# [引用段落]
▽

RESULTS_DIR="results/resnet50_$(date +%Y%m%d_%H%M%S)"
mkdir -p $RESULTS_DIR

NUM_GPUS=$(nvidia-smi -q | grep "Product Name" | wc -l)
BATCH_SIZE=256

echo ""
echo "测试配置:"
echo "  GPU 数量：$NUM_GPUS"
echo "  每卡 batch size: $BATCH_SIZE"
echo "  总 batch size: $((BATCH_SIZE * NUM_GPUS))"
echo "  结果目录：$RESULTS_DIR"
echo ""

# 1. 环境检查
echo "=========================================="
echo "[1/5] 环境检查"
echo "=========================================="
python3 -c "
import torch
print(f'PyTorch: {torch.__version__}')
print(f'CUDA: {torch.version.cuda}')
print(f'GPU 数量：{torch.cuda.device_count()}')
print(f'GPU 型号：{torch.cuda.get_device_name(0)}')
" | tee $RESULTS_DIR/env_info.txt

# 2. 模型信息
echo ""
echo "=========================================="
echo "[2/5] 模型信息"
echo "=========================================="
python3 -c "
from torchvision.models import resnet50
model = resnet50()
params = sum(p.numel() for p in model.parameters())
print(f'参数量：{params/1e6:.2f}M')

△

# [数据摘录]
▽

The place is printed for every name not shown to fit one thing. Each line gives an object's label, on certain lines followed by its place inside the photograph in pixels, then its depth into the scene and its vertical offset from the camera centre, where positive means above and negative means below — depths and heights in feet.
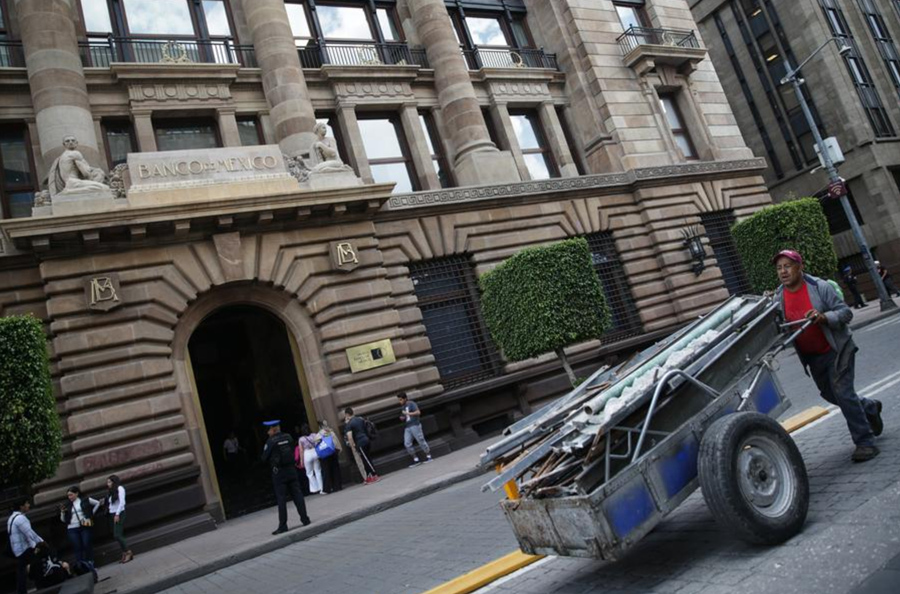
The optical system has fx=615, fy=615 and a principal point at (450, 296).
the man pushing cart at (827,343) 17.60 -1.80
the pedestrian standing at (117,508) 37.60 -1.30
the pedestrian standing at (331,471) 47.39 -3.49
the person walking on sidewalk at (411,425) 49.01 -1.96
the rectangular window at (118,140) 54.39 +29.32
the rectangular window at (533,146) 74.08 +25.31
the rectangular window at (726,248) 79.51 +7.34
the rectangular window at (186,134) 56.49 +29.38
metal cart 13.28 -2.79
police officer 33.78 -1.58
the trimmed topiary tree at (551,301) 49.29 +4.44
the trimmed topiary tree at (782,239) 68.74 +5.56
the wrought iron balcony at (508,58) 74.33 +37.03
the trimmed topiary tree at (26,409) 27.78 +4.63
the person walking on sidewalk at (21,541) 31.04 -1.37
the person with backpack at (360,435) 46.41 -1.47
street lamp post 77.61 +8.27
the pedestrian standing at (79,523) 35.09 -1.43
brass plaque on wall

△

# [待完成任务]
1. 能否用两句话概括引用段落中的这段脚本做了什么？
2. 引用段落的脚本在“测试配置:”下打印了哪几项？请全部列出。
3. 引用段落中，环境检查的输出被写入结果目录下的哪个文件？

# [练习答案]
1. 脚本先建立一个带时间戳的 resnet50 结果目录，用 nvidia-smi 统计 GPU 数量，设定每卡 batch size 为 256，并打印测试配置。随后进行环境检查，输出 PyTorch、CUDA 版本以及 GPU 数量和型号并保存到 env_info.txt，接着在模型信息步骤中加载 resnet50 并计算参数量。

2. GPU 数量、每卡 batch size、总 batch size、结果目录

3. env_info.txt